At first, he and student researchers Sarah Weeda and Jody Mohle struggled because of low-quality DNA samples from hostas collected in the fall. Once they started using fresher hosta DNA, they encountered new complications: It seemed impossible to get a reliable DNA fingerprint from a hosta plant.

The team had to decide if this was a procedural glitch or did these plants have cells in them with slightly different amounts of DNA.

"After months of procedural optimization," says Koteje, "we gradually came to the conclusion that the DNA in hosta can vary from leaf to leaf in a single plant. People have known for years that some plants have different ploidy levels — different amounts of DNA in them. And yet the plant is just fine. Now, our bodies would freak out if that happened.”

He also found a parent hosta and its sport could have very different genetic makeup, a conclusion confirmed by the research of his colleague, John Beebe.

Beebe, who has taught biology at Calvin for so long that Koetje was once his student researcher, and Vonny Salim, his current student researcher, are using a flow cytometer (chromosomes are stained with a fluorescent compound, then the cells are passed single-file in front of a detector) to measure the amount of DNA in the cell nuclei of two hosta varieties: Regal Splendor and its parent plant, Krossa Regal.

“Regal Splendor has twice the amount of DNA as Krossa Regal,” says Beebe. “There’s a lot more diversity than you’d expect.”

Koetje agrees.

“We think that what happens is that there is a wholesale chromosome rearrangement when a sport arises in culture,” he says. “It’s like a bomb goes off in a nucleus. It reminds us of what they’re discovering with cancer, but in this case, you don’t end up with runaway cell growth. You end up with slight changes in leaf pattern.”

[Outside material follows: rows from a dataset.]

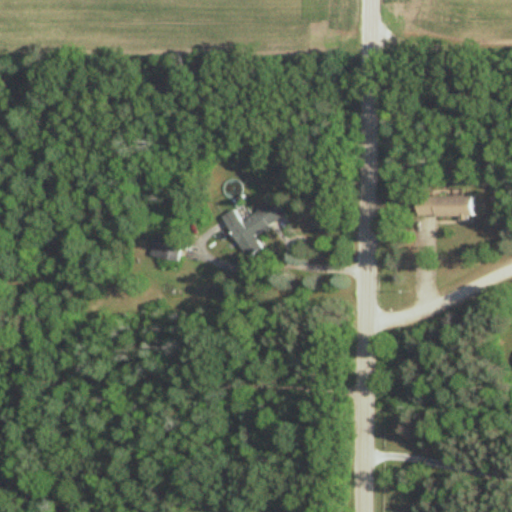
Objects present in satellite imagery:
building: (444, 208)
building: (252, 227)
building: (166, 248)
road: (365, 256)
road: (440, 301)
road: (181, 384)
road: (437, 465)
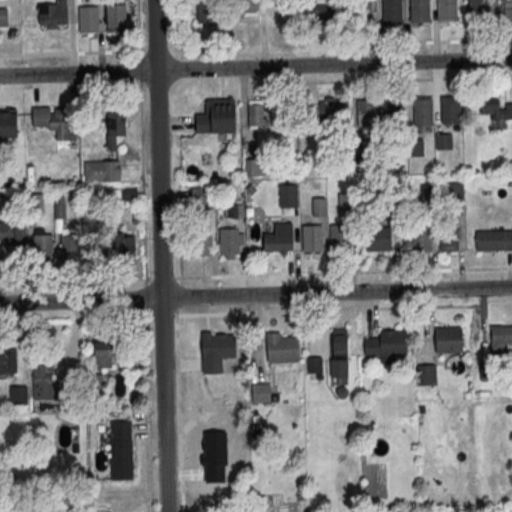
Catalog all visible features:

By growing hostas in tissue culture Walter’s Garden’s inadvertently accelerates the mutating process.

“It’s happening more frequently in tissue culture in part because you’re doping them up on some hormones, and that makes the cells divide quickly, and when they divide quickly, they make genetic mistakes, Koetje says. “It’s not entirely natural, but it’s not entirely unnatural either.”

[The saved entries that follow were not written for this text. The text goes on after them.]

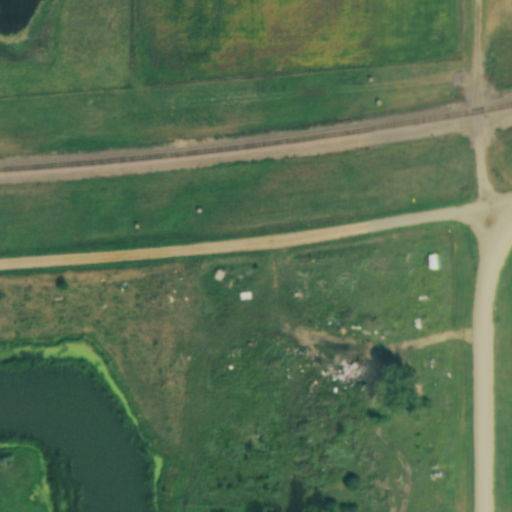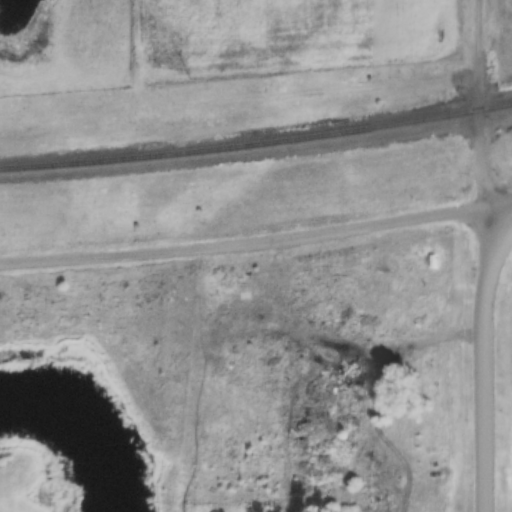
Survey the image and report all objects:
railway: (257, 142)
road: (501, 204)
road: (246, 247)
road: (488, 254)
road: (344, 329)
road: (376, 409)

He approached his hosta research, Koetje says, thinking that the mutations that occur to produce a sport would be so small that he wouldn’t be able to measure them only to find out the opposite was true.

“There’s such a big genetic change," he says, "I can’t tell if parents and children are related to each other.”

Koetje is still examining the procedure behind his research for possible glitches, even as he gradually concludes that the hosta family tree may be impossible to reconstruct.

“Practically, it doesn’t help the hosta industry at all,” he says. “Genetically it’s a very interesting story. The biology of this turns out to be interesting and the practical stuff turns out to be a dead-end street. The plant kingdom has some surprises."

Beebe, a fan of hostas sees the benefit for a business like Walter’s Garden’s.

“They have a fantastic catalogue,” he says.